AIM OF THE EXERCISE:
Reproduce the listing below, substituting "site" for every occurrence of "locality" and leaving everything else unchanged.

EXERCISE MATERIALS:

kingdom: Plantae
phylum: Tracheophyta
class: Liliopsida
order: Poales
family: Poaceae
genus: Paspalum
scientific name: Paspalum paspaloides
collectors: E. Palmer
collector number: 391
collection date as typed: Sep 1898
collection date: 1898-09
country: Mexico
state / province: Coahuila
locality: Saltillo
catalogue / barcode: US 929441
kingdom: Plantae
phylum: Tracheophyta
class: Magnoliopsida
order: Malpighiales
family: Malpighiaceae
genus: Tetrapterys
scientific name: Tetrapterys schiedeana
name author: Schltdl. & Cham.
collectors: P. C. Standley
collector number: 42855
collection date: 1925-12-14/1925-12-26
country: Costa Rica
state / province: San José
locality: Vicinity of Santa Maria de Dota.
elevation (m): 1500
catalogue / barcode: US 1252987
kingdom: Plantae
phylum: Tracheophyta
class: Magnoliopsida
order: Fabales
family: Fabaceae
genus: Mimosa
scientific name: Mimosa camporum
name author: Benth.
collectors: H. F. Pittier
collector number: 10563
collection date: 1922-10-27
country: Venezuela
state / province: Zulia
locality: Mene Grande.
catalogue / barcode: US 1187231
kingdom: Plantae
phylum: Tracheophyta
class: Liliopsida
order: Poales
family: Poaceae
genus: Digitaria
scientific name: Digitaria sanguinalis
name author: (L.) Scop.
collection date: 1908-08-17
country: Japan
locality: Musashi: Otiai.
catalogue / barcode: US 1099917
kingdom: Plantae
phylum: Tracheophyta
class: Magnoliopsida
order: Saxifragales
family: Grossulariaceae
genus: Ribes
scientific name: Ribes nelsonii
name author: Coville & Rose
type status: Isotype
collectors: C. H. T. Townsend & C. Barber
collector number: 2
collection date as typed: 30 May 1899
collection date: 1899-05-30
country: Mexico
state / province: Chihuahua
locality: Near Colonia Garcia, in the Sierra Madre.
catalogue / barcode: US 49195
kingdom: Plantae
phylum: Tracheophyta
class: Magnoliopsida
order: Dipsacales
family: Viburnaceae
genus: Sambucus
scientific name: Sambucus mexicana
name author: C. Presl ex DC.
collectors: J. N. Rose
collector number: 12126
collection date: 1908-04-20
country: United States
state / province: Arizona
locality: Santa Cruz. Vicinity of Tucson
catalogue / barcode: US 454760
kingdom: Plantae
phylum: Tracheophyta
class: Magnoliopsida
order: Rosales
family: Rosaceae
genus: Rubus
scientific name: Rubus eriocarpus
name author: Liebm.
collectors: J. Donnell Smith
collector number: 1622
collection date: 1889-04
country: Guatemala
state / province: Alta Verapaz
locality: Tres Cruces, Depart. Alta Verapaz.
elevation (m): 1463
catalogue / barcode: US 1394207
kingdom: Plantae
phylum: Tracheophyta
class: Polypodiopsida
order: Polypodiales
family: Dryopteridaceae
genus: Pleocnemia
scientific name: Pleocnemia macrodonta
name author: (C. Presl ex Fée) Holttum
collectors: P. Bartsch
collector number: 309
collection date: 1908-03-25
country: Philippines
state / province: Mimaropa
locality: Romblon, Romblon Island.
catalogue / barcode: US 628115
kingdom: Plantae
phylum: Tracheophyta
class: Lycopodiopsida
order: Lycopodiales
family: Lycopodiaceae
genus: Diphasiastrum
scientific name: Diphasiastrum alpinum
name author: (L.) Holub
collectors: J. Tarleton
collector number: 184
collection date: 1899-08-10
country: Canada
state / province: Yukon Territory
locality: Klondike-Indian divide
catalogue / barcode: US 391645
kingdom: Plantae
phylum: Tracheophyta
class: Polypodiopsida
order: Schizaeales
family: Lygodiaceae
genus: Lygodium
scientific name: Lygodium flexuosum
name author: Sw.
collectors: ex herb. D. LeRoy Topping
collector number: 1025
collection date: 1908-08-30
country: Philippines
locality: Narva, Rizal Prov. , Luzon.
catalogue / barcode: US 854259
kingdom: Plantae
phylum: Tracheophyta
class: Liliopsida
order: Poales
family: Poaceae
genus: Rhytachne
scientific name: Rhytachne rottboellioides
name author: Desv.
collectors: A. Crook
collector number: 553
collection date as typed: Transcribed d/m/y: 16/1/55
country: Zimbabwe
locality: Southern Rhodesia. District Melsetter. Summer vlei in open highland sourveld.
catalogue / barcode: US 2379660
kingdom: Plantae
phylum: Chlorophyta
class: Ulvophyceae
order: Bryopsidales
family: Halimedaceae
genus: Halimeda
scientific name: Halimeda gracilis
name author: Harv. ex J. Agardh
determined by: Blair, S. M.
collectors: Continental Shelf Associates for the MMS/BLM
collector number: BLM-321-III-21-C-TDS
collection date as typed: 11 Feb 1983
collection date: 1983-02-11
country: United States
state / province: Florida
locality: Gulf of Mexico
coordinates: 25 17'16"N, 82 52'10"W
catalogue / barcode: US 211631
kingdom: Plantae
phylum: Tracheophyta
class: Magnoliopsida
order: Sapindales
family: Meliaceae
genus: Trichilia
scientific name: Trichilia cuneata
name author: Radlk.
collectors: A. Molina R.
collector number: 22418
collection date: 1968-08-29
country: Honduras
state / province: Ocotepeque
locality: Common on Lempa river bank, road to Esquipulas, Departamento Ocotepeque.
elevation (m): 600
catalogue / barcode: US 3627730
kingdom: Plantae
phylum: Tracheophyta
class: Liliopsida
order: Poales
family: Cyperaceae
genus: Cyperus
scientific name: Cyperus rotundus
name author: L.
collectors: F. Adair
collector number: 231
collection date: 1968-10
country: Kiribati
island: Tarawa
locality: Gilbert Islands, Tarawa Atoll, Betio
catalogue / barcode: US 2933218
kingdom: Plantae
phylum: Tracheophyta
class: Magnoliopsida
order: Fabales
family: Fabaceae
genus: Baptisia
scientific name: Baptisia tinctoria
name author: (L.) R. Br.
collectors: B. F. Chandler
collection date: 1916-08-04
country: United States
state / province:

THE RESULT:
kingdom: Plantae
phylum: Tracheophyta
class: Liliopsida
order: Poales
family: Poaceae
genus: Paspalum
scientific name: Paspalum paspaloides
collectors: E. Palmer
collector number: 391
collection date as typed: Sep 1898
collection date: 1898-09
country: Mexico
state / province: Coahuila
site: Saltillo
catalogue / barcode: US 929441
kingdom: Plantae
phylum: Tracheophyta
class: Magnoliopsida
order: Malpighiales
family: Malpighiaceae
genus: Tetrapterys
scientific name: Tetrapterys schiedeana
name author: Schltdl. & Cham.
collectors: P. C. Standley
collector number: 42855
collection date: 1925-12-14/1925-12-26
country: Costa Rica
state / province: San José
site: Vicinity of Santa Maria de Dota.
elevation (m): 1500
catalogue / barcode: US 1252987
kingdom: Plantae
phylum: Tracheophyta
class: Magnoliopsida
order: Fabales
family: Fabaceae
genus: Mimosa
scientific name: Mimosa camporum
name author: Benth.
collectors: H. F. Pittier
collector number: 10563
collection date: 1922-10-27
country: Venezuela
state / province: Zulia
site: Mene Grande.
catalogue / barcode: US 1187231
kingdom: Plantae
phylum: Tracheophyta
class: Liliopsida
order: Poales
family: Poaceae
genus: Digitaria
scientific name: Digitaria sanguinalis
name author: (L.) Scop.
collection date: 1908-08-17
country: Japan
site: Musashi: Otiai.
catalogue / barcode: US 1099917
kingdom: Plantae
phylum: Tracheophyta
class: Magnoliopsida
order: Saxifragales
family: Grossulariaceae
genus: Ribes
scientific name: Ribes nelsonii
name author: Coville & Rose
type status: Isotype
collectors: C. H. T. Townsend & C. Barber
collector number: 2
collection date as typed: 30 May 1899
collection date: 1899-05-30
country: Mexico
state / province: Chihuahua
site: Near Colonia Garcia, in the Sierra Madre.
catalogue / barcode: US 49195
kingdom: Plantae
phylum: Tracheophyta
class: Magnoliopsida
order: Dipsacales
family: Viburnaceae
genus: Sambucus
scientific name: Sambucus mexicana
name author: C. Presl ex DC.
collectors: J. N. Rose
collector number: 12126
collection date: 1908-04-20
country: United States
state / province: Arizona
site: Santa Cruz. Vicinity of Tucson
catalogue / barcode: US 454760
kingdom: Plantae
phylum: Tracheophyta
class: Magnoliopsida
order: Rosales
family: Rosaceae
genus: Rubus
scientific name: Rubus eriocarpus
name author: Liebm.
collectors: J. Donnell Smith
collector number: 1622
collection date: 1889-04
country: Guatemala
state / province: Alta Verapaz
site: Tres Cruces, Depart. Alta Verapaz.
elevation (m): 1463
catalogue / barcode: US 1394207
kingdom: Plantae
phylum: Tracheophyta
class: Polypodiopsida
order: Polypodiales
family: Dryopteridaceae
genus: Pleocnemia
scientific name: Pleocnemia macrodonta
name author: (C. Presl ex Fée) Holttum
collectors: P. Bartsch
collector number: 309
collection date: 1908-03-25
country: Philippines
state / province: Mimaropa
site: Romblon, Romblon Island.
catalogue / barcode: US 628115
kingdom: Plantae
phylum: Tracheophyta
class: Lycopodiopsida
order: Lycopodiales
family: Lycopodiaceae
genus: Diphasiastrum
scientific name: Diphasiastrum alpinum
name author: (L.) Holub
collectors: J. Tarleton
collector number: 184
collection date: 1899-08-10
country: Canada
state / province: Yukon Territory
site: Klondike-Indian divide
catalogue / barcode: US 391645
kingdom: Plantae
phylum: Tracheophyta
class: Polypodiopsida
order: Schizaeales
family: Lygodiaceae
genus: Lygodium
scientific name: Lygodium flexuosum
name author: Sw.
collectors: ex herb. D. LeRoy Topping
collector number: 1025
collection date: 1908-08-30
country: Philippines
site: Narva, Rizal Prov. , Luzon.
catalogue / barcode: US 854259
kingdom: Plantae
phylum: Tracheophyta
class: Liliopsida
order: Poales
family: Poaceae
genus: Rhytachne
scientific name: Rhytachne rottboellioides
name author: Desv.
collectors: A. Crook
collector number: 553
collection date as typed: Transcribed d/m/y: 16/1/55
country: Zimbabwe
site: Southern Rhodesia. District Melsetter. Summer vlei in open highland sourveld.
catalogue / barcode: US 2379660
kingdom: Plantae
phylum: Chlorophyta
class: Ulvophyceae
order: Bryopsidales
family: Halimedaceae
genus: Halimeda
scientific name: Halimeda gracilis
name author: Harv. ex J. Agardh
determined by: Blair, S. M.
collectors: Continental Shelf Associates for the MMS/BLM
collector number: BLM-321-III-21-C-TDS
collection date as typed: 11 Feb 1983
collection date: 1983-02-11
country: United States
state / province: Florida
site: Gulf of Mexico
coordinates: 25 17'16"N, 82 52'10"W
catalogue / barcode: US 211631
kingdom: Plantae
phylum: Tracheophyta
class: Magnoliopsida
order: Sapindales
family: Meliaceae
genus: Trichilia
scientific name: Trichilia cuneata
name author: Radlk.
collectors: A. Molina R.
collector number: 22418
collection date: 1968-08-29
country: Honduras
state / province: Ocotepeque
site: Common on Lempa river bank, road to Esquipulas, Departamento Ocotepeque.
elevation (m): 600
catalogue / barcode: US 3627730
kingdom: Plantae
phylum: Tracheophyta
class: Liliopsida
order: Poales
family: Cyperaceae
genus: Cyperus
scientific name: Cyperus rotundus
name author: L.
collectors: F. Adair
collector number: 231
collection date: 1968-10
country: Kiribati
island: Tarawa
site: Gilbert Islands, Tarawa Atoll, Betio
catalogue / barcode: US 2933218
kingdom: Plantae
phylum: Tracheophyta
class: Magnoliopsida
order: Fabales
family: Fabaceae
genus: Baptisia
scientific name: Baptisia tinctoria
name author: (L.) R. Br.
collectors: B. F. Chandler
collection date: 1916-08-04
country: United States
state / province:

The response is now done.